A critical decision was to input data exactly as presented. “We decided early on that we were only going to be interested in what the playbills actually said,” Gamer says. “Working with metadata librarians, we realized that if we were trying to figure out the truth behind the playbills—such as the author of an obscure play for which no print copy exists—we would frequently be wrong.”

The Penn team is collaborating with a project at Texas A&M University developing software that can read and transcribe 18th- and 19th-century fonts, using Optical Character Recognition.

“You could search for every play in the database that had a six-pence ticket. If you wanted to know the cheapest plays in Britain in 1800, you could find out.” - Michael Gamer


Transcriptions can be important for researchers because they make data searchable in simple ways. However, the use of transcriptions for research is limited, he says, especially with large quantities of data. A search for "York," for example, could bring up thousands of results: York the place, York the theater, York as a name, York as a character.

The team at Penn is working to combat the limits of transcriptions. “With our structured data model you could ask for all the plays in 1793 acted at the York Theater with an actor named York,” Gamer says.

Future Roles


About 1,000 playbills were put into the data model by the Penn student interns last summer. The team decided to focus on the years 1814 to 1819, the period after the French Revolution.

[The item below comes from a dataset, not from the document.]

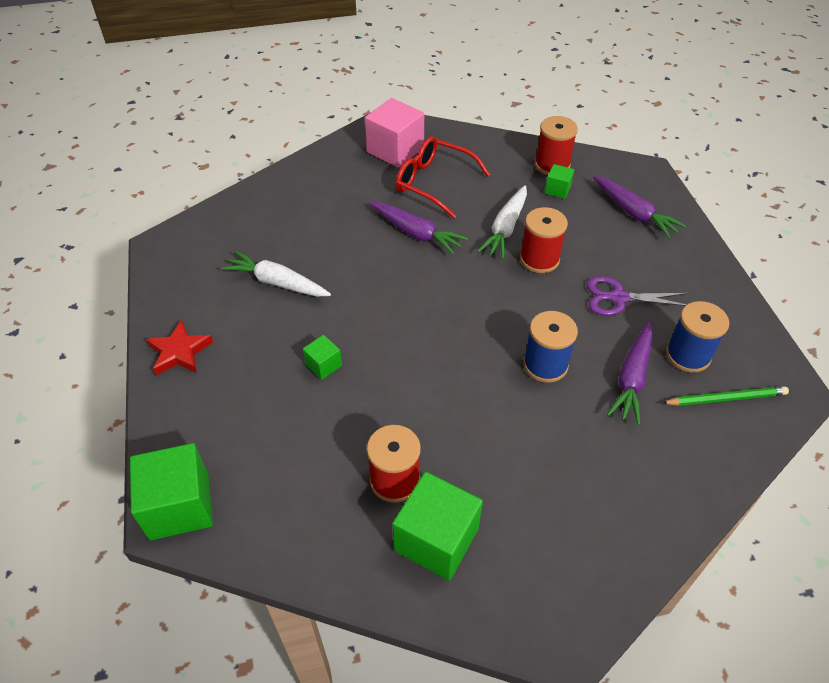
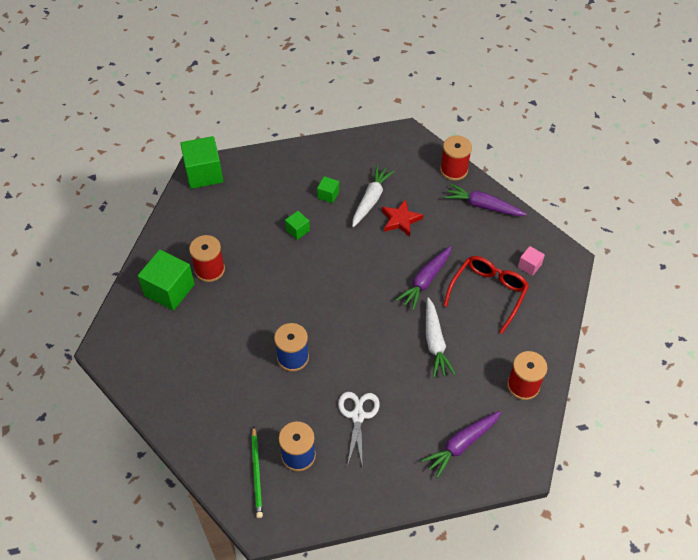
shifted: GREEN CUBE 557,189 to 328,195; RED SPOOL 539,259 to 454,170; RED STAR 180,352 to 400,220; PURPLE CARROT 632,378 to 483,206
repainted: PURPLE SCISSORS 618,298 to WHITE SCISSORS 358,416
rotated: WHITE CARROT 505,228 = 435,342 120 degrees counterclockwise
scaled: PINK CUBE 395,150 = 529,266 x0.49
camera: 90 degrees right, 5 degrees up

“We are just getting started,” Enderle says. The database may be made public in 2019 and then the project may go to crowdsourcing to input the data, following a set of prompts. New crowdsourcing tools are available to check and correct.

“It looks daunting, but it only takes about 10 to 15 minutes per playbill,” Gamer says.

Davis says the experience of working with the playbills has been important to her academic research and future career.

“I was challenged to work well both within my field and outside of my comfort zone,” Davis says. “As a scholar of Black literature, I learned the proceedings of handling research on a large archive of work without getting overwhelmed.”